Well, I'm almost ready to let out a cheer.
The hard-disk shortage is almost over. You may, but most likely not, have heard about the Great Hard Disk Shortage of 2011. So I'll tell you about it.
Last year, way around the world in Thailand, the monsoon season brought horrendous flooding. It was in the news, of course, but you probably didn't notice it much. Those of us in the technology fraternity did, however.
You see, most of the world's hard disks, that are important internal parts of a computer which record data, are made in factories in Thailand.
The flooding was very bad. Sixty-five of Thailand's 77 provinces were declared disaster zones. Almost 1,000 factories were affected. The World Bank estimated that the economic damage was more than $45 billion by the end of last year, most of which was to the manufacturing industry. Seven major industrial estates were flooded by up to 10 feet of water.

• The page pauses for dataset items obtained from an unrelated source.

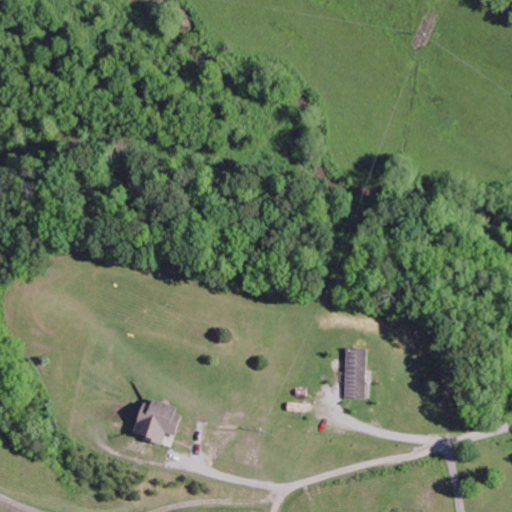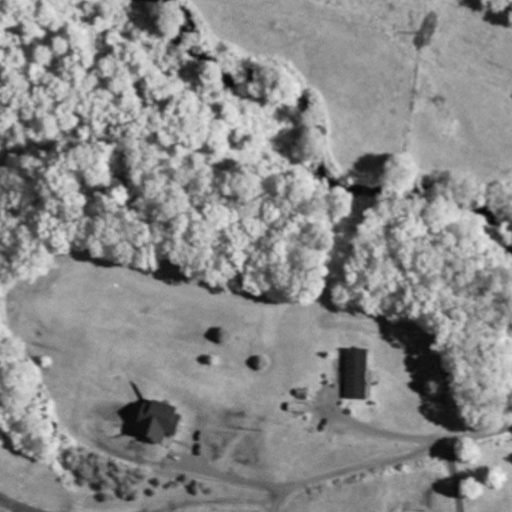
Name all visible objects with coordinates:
building: (354, 373)
building: (152, 421)
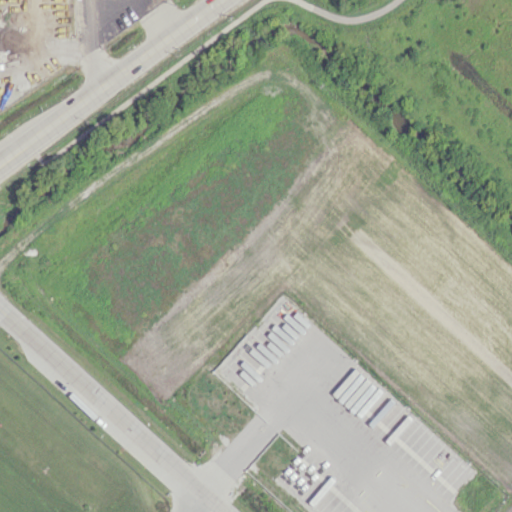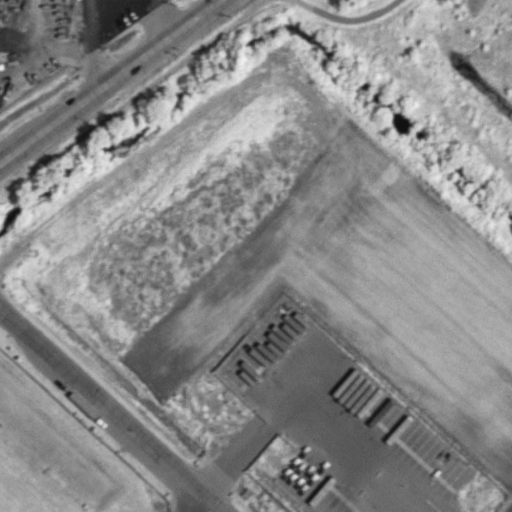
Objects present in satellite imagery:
road: (87, 42)
road: (199, 47)
road: (104, 80)
road: (17, 165)
road: (300, 405)
road: (111, 408)
road: (182, 496)
road: (210, 507)
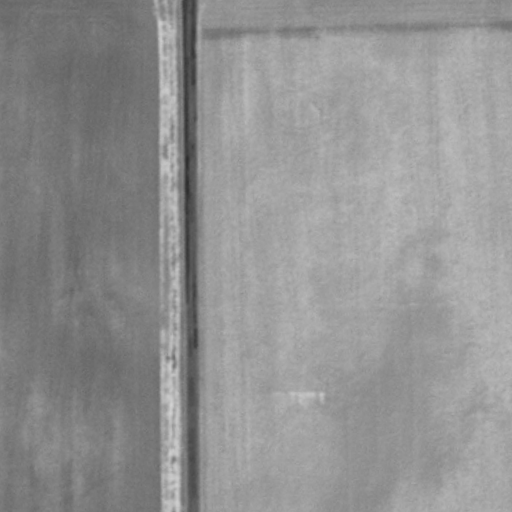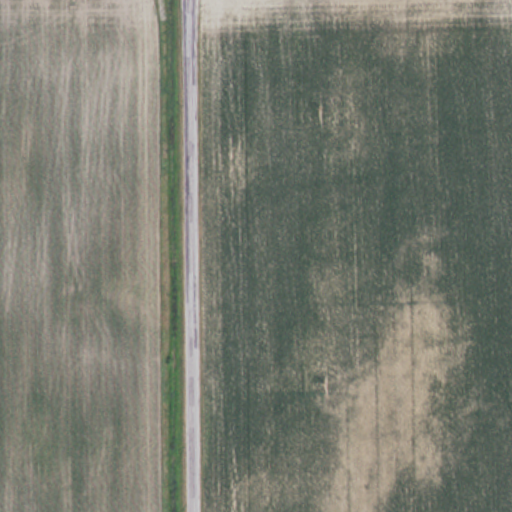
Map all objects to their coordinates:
road: (191, 256)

It ranked fourth in terms of most costly disasters in history, after the Japanese tsunami, the Kobe earthquake and Hurricane Katrina.
Anyway, hard disk, or hard drive, manufacturing companies, and _ to make things worse _ other companies that supplied parts to the hard drive manufacturers, were both clobbered.
So, the supply of new hard disks flowing into the market was greatly reduced. As you would expect, their price was impacted by the shortage.
To give you an example, last fall shortly before the floods got so bad, I purchased two new 750-gigabyte internal hard disks for a server I was creating. They cost about $65 each. I was very pleased with the value I was getting, as being an old-timer, I can remember when a 30-gigabyte disk went for more than a couple hundred dollars.
Not too long after that I was considering getting some more for another server I was going to make, and checked the price again. It had gone up quite a bit. I decided to wait, instead of ordering them, as my plan was to create a RAID array, and I needed three or four of the disks. I kept checking the price of the same model disk every week or so, and the price kept going up and up.
The price for that disk I was using as an example finally peaked at about $190, close to three times what I originally paid. Quite a difference, a flood can make.
I have been continually checking to see when the price will go back down enough so that I want to buy some more. It has been going back down, a little at a time, as the affected factories have come back on line with production.
My buying threshold may be reached soon. So far, I've seen equivalent drives down to about $75, but not the particular model I was watching. Of course, that may never actually happen, as the particular model may be discontinued by then. Things like particular models change a lot, and quickly, in this field.
But, the big thing is that it seems like the big shortage is easing up, thank goodness.
Yes, the Great Hard Disk Shortage is coming to an end, finally.
Upon reflection, I have to say that it will be a big thing for me, of course, but somehow I think that my problem was still minor, when compared to the people living in Thailand.
I could do without the disks for the time being, as what I was going to do is not a critical thing, really. But people in Thailand lost hundreds of their friends and relatives, and had to deal with the aftermath of a flood.
In addition to celebrating the supply of disks, I think I should also be counting my blessings.